Since becoming pope, however, Benedict has demonstrated a gift as a
personable listener.

"He's really a fine pastor," Weigel said. "When he meets these
victims of sexual abuse, their testimony is he's a remarkably
compassionate pastor. They feel he understands the wounds they carry."

Still, Weigel said Benedict has been ill-served at times by the
Vatican bureaucracy -- particularly its archaic communications culture.

Part of the problem is that the institutional culture of the Roman
curia has not caught up to the communications revolution of recent
decades, Weigel said.

"They do not live in the 24/7 information environment," he said.
"They don't feel any institutional need to have a rapid-response
mechanism that every other major institution has.

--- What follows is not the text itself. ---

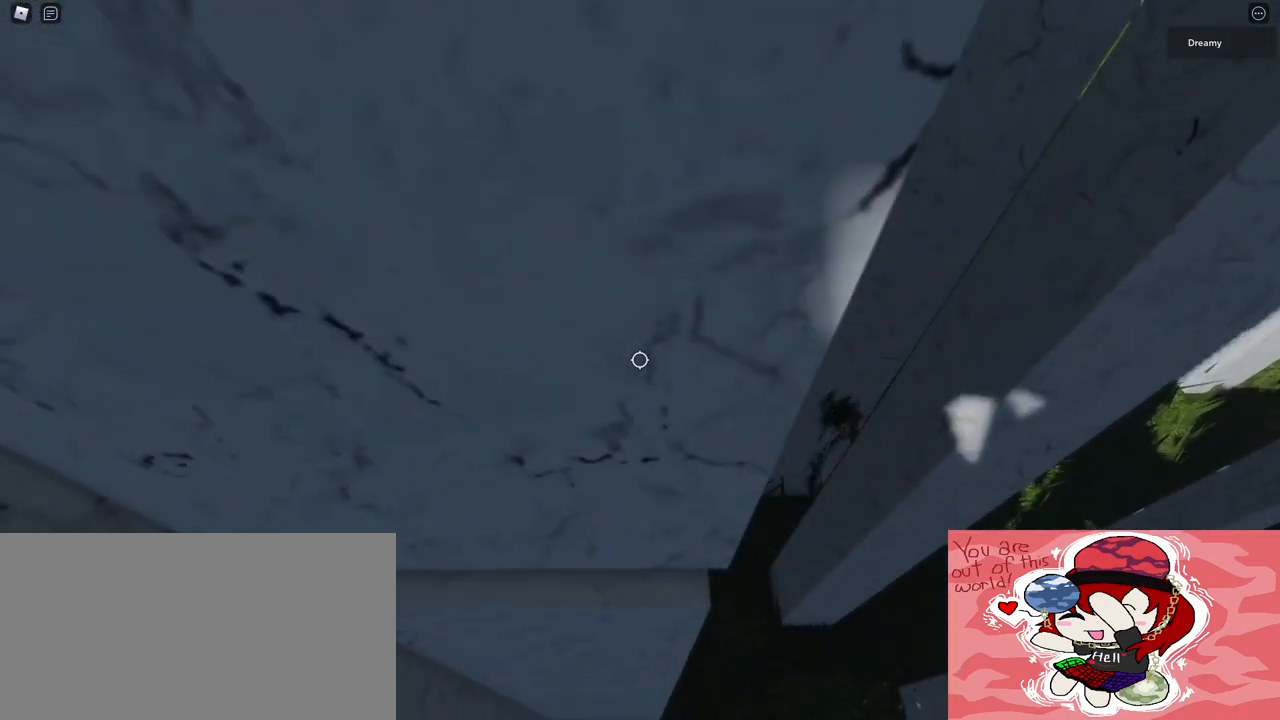
{"keys": ["w"], "mouse": [], "events": [[67, "d", "down"], [67, "w", "down"], [483, "d", "up"]]}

So the impression is
created they don't care. That's a false impression, but it's an
understandable one, given the fact that we're all used to living in the
same news cycle."

Moreover, Weigel said the current Vatican press office under the
Rev. Federico Lombardi does not insist on "message discipline," leaving
highly placed cardinals to sow controversy in personal remarks at
official functions that do not reflect Benedict's views.

Weigel cited Cardinal Angelo Sodano's observation during a Holy Week
homily last year deploring as "petty gossip" criticisms of the church's
handling of the clerical sex abuse crisis.

In addition, Weigel said a more professional communications
apparatus might have dampened some of the recent confusion and sensation
around a brief Benedict observation in the Seewald book about condom use
and AIDS.

Weigel said he's certain of Benedict's central point about AIDS and
condoms: that using a condom to prevent disease, though objectively
wrong in the church's view, may in some cases represent a morally
laudable intention.

Some theologians belatedly trying to explain the concept compared it
to a bank robber having sufficient conscience to at least use an
unloaded pistol to avoid hurting anyone. But by then, much of the public
damage was done.

"Why Lombardi could not come up with an illustration of that is just
beyond my imagination," Weigel said. "And the church is not well-served
by that. It's not been a happy week."